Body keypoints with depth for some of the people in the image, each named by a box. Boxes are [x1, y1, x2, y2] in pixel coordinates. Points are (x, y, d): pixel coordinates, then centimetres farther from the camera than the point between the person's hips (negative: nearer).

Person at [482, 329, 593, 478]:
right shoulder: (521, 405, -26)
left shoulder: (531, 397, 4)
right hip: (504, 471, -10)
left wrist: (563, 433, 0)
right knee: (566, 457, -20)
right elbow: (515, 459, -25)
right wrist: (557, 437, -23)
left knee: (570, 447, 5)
========================================
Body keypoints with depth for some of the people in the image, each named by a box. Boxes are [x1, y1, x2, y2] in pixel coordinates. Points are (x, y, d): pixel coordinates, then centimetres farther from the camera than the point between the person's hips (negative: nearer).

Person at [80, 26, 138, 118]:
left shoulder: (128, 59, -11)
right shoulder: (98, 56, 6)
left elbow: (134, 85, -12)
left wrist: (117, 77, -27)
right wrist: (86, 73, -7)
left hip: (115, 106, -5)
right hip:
========================================
- _Your task_: Look over the data above and show each line that contains "wrist".

- _Response_:
left wrist: (563, 433, 0)
right wrist: (557, 437, -23)
left wrist: (117, 77, -27)
right wrist: (86, 73, -7)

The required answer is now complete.